It happened. That moment I used to panic about when I was flying as a student. The thought I used to have “what will I say if someone asks for a doctor on the plane? I’m just a student , what do I know?” Well, it never happened to me as a student, or as a resident, it now happened as a board certified physician, so of course now the answer was obvious.
I was sitting in my compact coach seat watching a movie, Crazy Rich Asians to be exact (I had to find out what all the hype was about), and then it paused with an overhead intercom message, “is there a doctor on board?” I didn’t even think, my instinct that was drilled into me from many night shifts running the hospital codes, you hear a call and next thing you know your body is moving before the sentence has finished. There were 3 other doctors on board this plane, it was a large international flight. My mind raced wondering what was in the emergency flight kit, do we have to make the call to land if something is seriously wrong? Why don’t I know anything about medicine on a flight!?

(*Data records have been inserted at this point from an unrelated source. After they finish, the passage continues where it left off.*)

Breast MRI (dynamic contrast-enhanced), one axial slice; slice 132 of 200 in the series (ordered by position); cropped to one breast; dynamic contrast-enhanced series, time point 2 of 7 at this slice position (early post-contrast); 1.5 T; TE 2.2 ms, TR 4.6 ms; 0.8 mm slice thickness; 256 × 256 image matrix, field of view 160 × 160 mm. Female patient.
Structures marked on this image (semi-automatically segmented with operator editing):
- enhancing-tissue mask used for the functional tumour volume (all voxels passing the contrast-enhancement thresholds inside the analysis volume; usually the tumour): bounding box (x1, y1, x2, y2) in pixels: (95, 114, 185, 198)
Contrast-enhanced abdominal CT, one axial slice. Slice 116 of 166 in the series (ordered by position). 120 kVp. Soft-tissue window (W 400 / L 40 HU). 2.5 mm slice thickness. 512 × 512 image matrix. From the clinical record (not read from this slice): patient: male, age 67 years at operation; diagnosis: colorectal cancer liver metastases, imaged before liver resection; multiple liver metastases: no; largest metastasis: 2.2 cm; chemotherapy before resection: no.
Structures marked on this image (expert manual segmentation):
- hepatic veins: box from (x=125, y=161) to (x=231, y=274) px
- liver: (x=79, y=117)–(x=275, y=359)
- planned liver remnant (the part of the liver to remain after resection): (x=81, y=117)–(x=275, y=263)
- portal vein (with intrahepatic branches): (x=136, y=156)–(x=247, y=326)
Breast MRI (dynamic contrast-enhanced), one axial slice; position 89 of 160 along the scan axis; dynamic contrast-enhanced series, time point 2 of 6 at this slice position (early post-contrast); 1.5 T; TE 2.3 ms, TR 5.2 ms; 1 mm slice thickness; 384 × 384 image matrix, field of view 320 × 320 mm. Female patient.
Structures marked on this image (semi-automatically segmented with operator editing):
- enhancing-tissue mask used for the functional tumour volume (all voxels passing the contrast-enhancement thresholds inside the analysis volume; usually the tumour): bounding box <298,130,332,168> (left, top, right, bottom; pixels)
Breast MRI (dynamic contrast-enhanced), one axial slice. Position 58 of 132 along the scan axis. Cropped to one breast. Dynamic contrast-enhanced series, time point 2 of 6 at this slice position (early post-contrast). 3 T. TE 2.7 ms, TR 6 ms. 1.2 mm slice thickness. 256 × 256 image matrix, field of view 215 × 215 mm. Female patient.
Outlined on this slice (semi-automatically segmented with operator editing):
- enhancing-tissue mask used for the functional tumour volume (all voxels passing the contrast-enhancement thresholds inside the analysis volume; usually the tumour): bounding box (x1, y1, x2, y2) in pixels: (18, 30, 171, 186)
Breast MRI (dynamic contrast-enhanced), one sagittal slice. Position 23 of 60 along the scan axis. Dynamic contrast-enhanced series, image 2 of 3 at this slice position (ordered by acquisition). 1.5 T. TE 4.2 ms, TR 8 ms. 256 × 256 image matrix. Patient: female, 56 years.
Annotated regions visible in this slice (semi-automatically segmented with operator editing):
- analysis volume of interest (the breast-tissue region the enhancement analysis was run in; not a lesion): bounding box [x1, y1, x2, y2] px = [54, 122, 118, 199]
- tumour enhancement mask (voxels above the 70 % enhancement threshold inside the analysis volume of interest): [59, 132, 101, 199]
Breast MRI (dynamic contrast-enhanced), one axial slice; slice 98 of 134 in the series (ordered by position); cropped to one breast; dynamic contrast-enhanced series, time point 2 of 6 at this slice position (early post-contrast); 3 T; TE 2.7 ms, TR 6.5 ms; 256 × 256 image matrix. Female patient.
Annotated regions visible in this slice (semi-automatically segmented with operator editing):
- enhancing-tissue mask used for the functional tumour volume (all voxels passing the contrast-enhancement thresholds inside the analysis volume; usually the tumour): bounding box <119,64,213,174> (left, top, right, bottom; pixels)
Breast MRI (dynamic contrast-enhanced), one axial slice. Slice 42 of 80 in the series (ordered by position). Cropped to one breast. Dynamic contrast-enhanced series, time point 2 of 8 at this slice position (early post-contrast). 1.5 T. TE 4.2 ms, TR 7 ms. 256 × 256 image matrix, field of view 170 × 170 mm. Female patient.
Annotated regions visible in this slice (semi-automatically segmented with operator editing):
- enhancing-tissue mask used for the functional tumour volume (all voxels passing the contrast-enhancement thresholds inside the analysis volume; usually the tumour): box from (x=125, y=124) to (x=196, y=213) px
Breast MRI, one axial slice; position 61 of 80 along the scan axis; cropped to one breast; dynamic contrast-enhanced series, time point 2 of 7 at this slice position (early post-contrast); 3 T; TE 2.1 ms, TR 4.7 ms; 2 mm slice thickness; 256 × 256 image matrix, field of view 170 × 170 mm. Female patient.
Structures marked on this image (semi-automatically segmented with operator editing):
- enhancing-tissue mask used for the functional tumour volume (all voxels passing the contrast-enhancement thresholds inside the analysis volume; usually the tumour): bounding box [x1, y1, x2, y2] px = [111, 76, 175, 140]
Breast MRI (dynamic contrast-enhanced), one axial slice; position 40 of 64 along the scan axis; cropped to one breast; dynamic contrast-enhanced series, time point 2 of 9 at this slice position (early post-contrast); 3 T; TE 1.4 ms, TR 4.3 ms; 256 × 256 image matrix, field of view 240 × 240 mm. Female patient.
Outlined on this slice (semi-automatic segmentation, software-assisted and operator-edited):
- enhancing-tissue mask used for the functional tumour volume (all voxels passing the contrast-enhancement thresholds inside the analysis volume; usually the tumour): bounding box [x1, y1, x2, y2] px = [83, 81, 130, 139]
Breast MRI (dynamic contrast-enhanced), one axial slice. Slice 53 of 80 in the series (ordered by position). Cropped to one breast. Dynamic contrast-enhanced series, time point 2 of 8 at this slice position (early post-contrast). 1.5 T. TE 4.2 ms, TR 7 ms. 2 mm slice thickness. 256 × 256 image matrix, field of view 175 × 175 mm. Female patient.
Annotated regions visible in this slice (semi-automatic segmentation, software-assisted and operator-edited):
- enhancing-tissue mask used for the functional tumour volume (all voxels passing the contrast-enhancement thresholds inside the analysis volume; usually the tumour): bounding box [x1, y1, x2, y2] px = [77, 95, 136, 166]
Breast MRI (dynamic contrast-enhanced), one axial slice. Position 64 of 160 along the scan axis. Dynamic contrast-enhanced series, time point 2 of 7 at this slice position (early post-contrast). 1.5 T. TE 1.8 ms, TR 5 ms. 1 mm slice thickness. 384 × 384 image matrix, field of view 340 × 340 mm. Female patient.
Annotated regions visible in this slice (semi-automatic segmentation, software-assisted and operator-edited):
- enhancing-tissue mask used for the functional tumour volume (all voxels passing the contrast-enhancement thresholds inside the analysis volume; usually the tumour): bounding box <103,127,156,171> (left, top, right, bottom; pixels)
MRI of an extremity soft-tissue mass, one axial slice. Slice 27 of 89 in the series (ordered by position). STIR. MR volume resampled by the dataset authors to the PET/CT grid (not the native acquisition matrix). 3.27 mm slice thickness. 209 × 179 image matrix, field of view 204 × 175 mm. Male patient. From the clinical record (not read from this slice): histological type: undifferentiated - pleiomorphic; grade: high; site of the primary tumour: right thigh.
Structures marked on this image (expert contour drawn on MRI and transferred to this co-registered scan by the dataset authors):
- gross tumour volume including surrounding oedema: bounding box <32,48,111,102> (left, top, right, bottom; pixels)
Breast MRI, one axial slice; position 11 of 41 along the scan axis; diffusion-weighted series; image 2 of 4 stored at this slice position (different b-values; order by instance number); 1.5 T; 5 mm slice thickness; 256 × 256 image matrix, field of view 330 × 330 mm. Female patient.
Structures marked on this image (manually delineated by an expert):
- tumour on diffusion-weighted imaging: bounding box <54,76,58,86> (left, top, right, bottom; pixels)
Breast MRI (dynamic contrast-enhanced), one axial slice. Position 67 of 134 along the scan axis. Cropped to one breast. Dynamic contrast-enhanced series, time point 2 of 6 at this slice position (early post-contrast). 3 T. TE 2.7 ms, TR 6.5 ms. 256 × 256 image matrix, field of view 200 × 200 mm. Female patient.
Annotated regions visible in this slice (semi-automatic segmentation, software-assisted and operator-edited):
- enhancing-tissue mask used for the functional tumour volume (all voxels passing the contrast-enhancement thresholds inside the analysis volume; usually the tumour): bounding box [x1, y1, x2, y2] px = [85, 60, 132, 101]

Luckily, it wasn’t too serious and easily treated on-board. I looked through the emergency kit and they do have the basics, still leaving a few things to be desired which we recommend they start stocking.
I’m happy it turned out fine, but it did get me thinking. I’m trained for hospital medicine, sure I know how the body works and exactly what to do in the hospital; but what about when things go wrong outside of the hospital and I’m the doctor? I’m not a wilderness medicine physician, I’m a hospital physician. But to anyone else around that wouldn’t matter, to most people a doctor, no matter the specialty, can help when called upon. It is a large responsibility, one I wouldn’t trade for the world, but I can assure you I will be reading up on in-flight medicine, and be prepared to handle what might come my way next flight.
Generally our emergency medicine colleagues are the ones who get extra training (mandatory or optional) on wilderness medicine, but what about the rest of us who are not ER but find ourselves faced with a real life problem in the wilderness, or 38,000 feet in the air and thousands of miles between continents.
Maybe this is a course that should be taught in medical school? Have any of you had a course like this in your training? What are your thoughts?